__Instructions for the task__.
Render the lines starting at the line containing "ionsmethoden fortgeführt" and ending at the line containing "TARAYICIYA KAYDEDILSIN." as a JSON list of strings, one string per line, with blank lines omitted. Leave the pictures out of the answer.

__Extracted records__.

▶

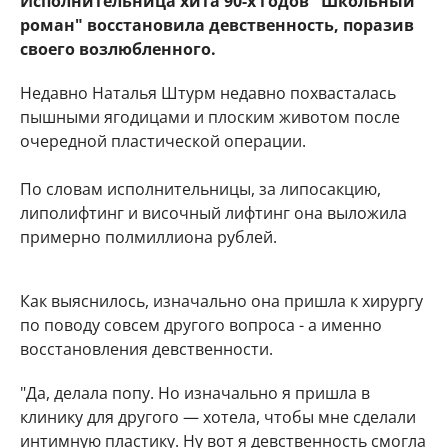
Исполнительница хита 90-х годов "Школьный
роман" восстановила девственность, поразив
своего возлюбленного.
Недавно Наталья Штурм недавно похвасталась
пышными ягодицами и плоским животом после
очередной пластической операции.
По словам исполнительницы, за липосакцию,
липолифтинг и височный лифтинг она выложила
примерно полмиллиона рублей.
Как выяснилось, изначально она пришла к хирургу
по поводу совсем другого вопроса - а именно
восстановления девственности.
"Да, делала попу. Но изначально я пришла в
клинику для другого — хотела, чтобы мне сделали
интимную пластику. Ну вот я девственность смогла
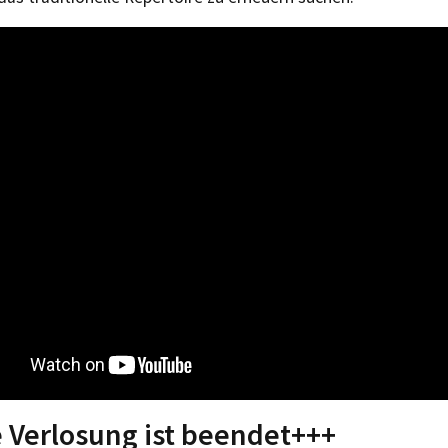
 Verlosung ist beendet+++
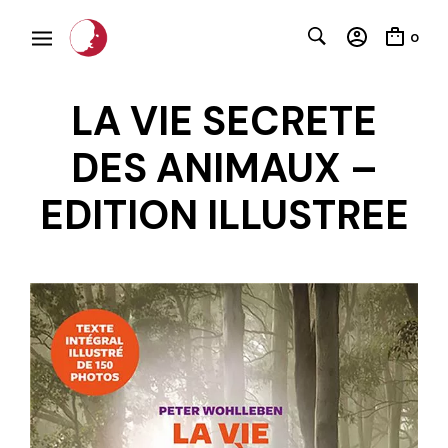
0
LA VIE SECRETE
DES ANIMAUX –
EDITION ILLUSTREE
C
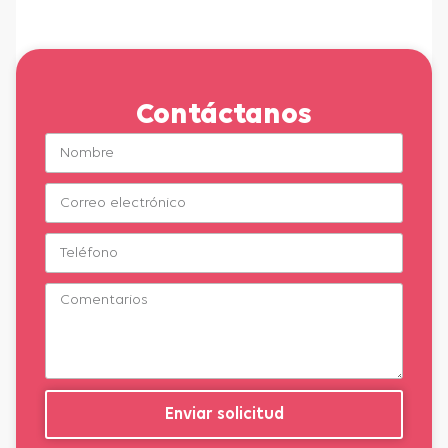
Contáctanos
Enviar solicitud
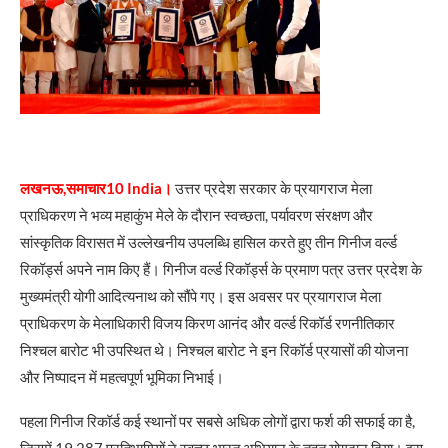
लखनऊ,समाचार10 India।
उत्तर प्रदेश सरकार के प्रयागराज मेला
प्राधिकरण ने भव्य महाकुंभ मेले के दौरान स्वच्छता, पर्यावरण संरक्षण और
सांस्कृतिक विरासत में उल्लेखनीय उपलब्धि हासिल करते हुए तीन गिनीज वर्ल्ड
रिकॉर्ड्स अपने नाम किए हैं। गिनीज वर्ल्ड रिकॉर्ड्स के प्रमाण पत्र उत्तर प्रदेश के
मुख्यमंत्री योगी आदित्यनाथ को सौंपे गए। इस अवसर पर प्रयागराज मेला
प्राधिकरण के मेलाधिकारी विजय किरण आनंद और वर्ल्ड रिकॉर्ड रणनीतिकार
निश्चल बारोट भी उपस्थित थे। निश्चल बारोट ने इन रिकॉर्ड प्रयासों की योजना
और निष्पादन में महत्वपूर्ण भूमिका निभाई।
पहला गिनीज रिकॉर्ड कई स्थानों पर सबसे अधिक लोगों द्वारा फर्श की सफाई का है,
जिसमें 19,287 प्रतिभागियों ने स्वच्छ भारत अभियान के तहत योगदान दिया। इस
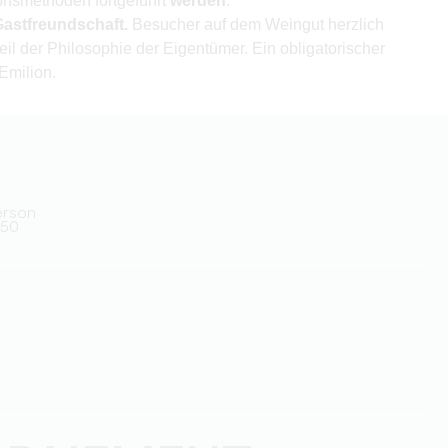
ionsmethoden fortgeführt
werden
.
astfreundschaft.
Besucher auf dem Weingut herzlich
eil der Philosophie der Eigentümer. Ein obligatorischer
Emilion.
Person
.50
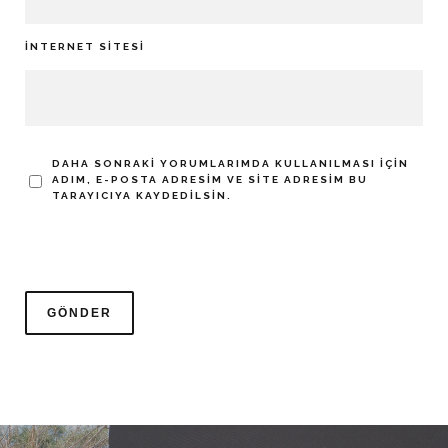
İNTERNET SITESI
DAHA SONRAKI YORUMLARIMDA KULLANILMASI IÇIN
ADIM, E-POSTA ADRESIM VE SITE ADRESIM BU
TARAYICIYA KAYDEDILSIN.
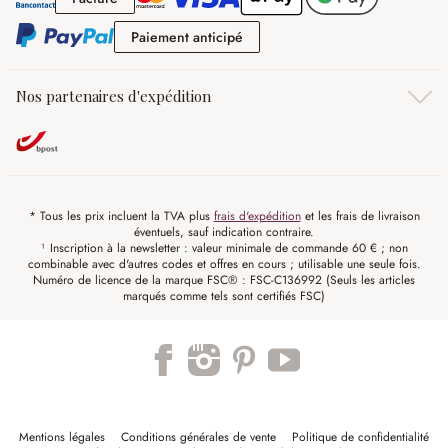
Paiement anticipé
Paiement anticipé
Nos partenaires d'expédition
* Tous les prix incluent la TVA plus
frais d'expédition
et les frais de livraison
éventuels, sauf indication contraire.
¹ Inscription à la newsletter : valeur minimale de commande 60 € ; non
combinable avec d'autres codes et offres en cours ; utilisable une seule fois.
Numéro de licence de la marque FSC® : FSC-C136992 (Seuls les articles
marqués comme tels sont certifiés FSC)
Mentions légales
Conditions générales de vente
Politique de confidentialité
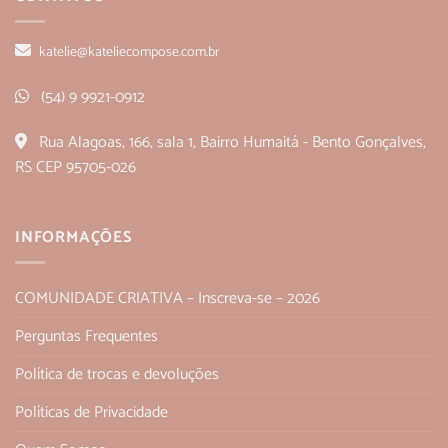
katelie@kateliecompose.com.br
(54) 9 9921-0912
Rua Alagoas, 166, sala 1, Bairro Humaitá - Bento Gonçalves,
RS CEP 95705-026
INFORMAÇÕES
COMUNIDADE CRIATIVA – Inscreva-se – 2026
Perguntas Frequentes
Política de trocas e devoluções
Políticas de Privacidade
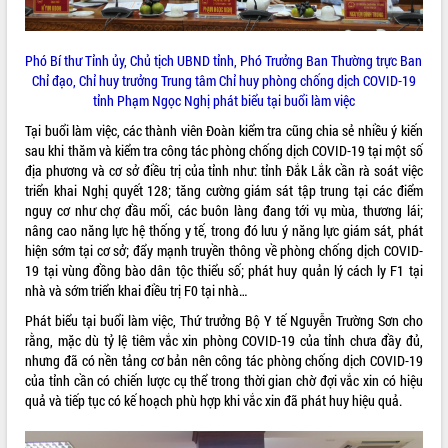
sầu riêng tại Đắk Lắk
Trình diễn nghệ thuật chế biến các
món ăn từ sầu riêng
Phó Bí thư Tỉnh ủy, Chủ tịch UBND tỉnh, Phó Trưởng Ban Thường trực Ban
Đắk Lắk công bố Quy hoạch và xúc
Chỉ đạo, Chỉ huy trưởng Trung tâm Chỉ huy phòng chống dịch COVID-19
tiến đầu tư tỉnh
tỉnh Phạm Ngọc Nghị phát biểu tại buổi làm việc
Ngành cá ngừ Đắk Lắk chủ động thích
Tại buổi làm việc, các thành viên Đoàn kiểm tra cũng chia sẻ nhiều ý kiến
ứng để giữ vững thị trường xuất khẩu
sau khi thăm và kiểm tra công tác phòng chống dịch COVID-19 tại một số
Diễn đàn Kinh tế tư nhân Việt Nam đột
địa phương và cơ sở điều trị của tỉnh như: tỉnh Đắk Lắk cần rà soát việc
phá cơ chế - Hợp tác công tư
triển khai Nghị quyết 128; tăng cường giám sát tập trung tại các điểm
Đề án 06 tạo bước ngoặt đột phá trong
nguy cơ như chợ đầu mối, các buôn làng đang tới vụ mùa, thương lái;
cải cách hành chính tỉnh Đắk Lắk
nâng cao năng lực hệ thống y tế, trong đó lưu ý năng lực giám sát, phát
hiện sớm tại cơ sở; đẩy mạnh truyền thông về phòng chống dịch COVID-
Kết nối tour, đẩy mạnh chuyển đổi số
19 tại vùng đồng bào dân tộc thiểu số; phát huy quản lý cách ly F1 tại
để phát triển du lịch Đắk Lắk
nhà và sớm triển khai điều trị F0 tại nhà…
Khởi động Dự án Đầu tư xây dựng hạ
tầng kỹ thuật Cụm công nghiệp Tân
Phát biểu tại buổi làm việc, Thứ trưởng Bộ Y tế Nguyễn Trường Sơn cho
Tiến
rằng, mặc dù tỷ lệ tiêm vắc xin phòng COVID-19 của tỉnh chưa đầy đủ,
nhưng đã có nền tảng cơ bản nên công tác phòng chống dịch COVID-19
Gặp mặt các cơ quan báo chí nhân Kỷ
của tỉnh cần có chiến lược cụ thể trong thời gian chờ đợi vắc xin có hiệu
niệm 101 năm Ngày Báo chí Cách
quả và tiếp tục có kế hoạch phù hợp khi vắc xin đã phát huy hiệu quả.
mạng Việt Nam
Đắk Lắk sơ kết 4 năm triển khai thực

◀
▶

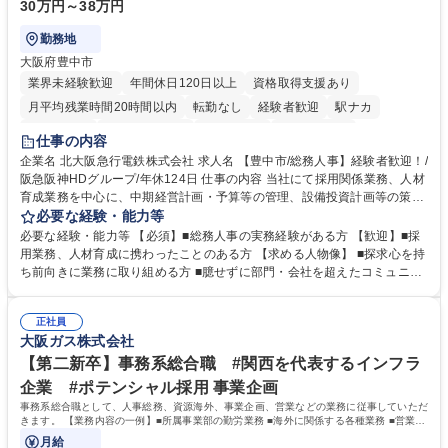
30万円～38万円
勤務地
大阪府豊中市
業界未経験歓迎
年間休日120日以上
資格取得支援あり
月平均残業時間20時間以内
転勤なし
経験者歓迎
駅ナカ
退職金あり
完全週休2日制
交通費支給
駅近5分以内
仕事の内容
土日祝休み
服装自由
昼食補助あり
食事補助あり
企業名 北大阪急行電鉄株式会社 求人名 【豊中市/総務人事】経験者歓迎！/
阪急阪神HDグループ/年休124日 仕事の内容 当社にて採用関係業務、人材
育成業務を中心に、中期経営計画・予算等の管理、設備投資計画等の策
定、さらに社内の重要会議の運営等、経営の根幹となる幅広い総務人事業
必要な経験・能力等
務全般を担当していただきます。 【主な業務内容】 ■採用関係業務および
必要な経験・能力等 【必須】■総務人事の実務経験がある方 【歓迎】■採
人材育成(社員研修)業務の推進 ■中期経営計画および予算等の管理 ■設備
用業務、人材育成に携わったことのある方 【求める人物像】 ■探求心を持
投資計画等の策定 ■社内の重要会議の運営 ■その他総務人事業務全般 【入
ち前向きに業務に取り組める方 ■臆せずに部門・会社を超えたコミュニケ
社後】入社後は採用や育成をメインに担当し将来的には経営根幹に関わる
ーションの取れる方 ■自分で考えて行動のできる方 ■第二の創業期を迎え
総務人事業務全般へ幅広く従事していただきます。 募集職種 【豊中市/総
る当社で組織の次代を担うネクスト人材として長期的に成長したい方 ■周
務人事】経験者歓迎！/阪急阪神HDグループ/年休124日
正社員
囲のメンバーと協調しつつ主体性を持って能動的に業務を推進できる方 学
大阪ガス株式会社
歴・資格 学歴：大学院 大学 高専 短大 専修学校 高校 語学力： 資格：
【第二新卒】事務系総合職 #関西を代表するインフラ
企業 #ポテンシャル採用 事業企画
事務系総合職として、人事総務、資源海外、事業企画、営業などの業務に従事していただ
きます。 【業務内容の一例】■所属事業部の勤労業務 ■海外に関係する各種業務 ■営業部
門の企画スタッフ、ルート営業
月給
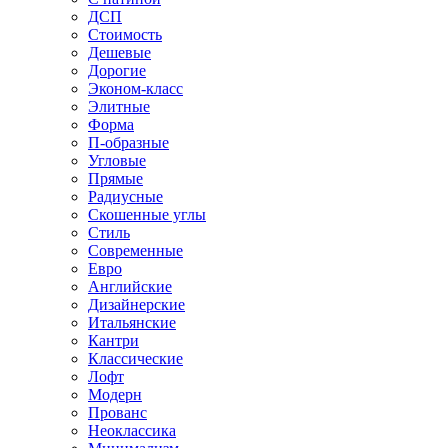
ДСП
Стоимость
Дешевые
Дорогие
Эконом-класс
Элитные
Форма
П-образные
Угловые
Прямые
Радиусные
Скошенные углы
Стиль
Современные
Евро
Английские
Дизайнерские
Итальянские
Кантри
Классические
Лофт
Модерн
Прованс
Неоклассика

◀
▶

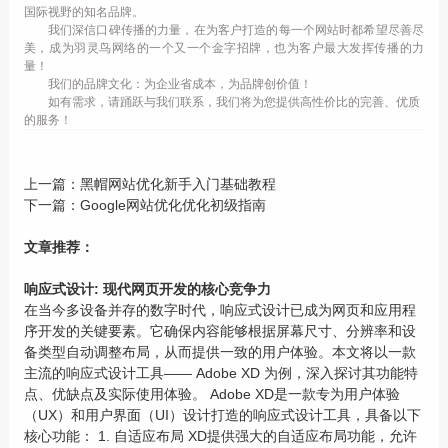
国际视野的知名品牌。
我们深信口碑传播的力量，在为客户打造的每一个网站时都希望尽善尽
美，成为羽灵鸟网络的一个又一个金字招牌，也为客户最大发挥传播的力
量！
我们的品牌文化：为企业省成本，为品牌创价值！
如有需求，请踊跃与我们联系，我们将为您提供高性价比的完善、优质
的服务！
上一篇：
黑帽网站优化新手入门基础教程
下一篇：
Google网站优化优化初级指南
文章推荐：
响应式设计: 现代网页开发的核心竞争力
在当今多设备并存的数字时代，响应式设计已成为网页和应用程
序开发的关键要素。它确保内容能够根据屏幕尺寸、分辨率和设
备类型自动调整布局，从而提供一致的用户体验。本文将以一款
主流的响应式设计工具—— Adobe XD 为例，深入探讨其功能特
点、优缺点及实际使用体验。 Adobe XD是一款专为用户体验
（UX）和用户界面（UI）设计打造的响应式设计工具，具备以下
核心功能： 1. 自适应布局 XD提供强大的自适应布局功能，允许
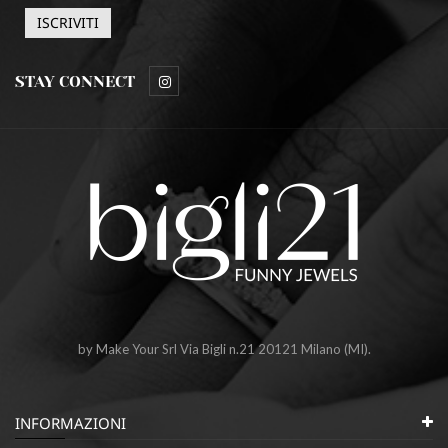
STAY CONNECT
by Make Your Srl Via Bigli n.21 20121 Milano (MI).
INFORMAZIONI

◀

__Completed task__.
[
  "ionsmethoden fortgeführt",
  "werden",
  ".",
  "astfreundschaft.",
  "Besucher auf dem Weingut herzlich",
  "eil der Philosophie der Eigentümer. Ein obligatorischer",
  "Emilion.",
  "Person",
  ".50",
  "İNTERNET SITESI",
  "DAHA SONRAKI YORUMLARIMDA KULLANILMASI IÇIN",
  "ADIM, E-POSTA ADRESIM VE SITE ADRESIM BU",
  "TARAYICIYA KAYDEDILSIN."
]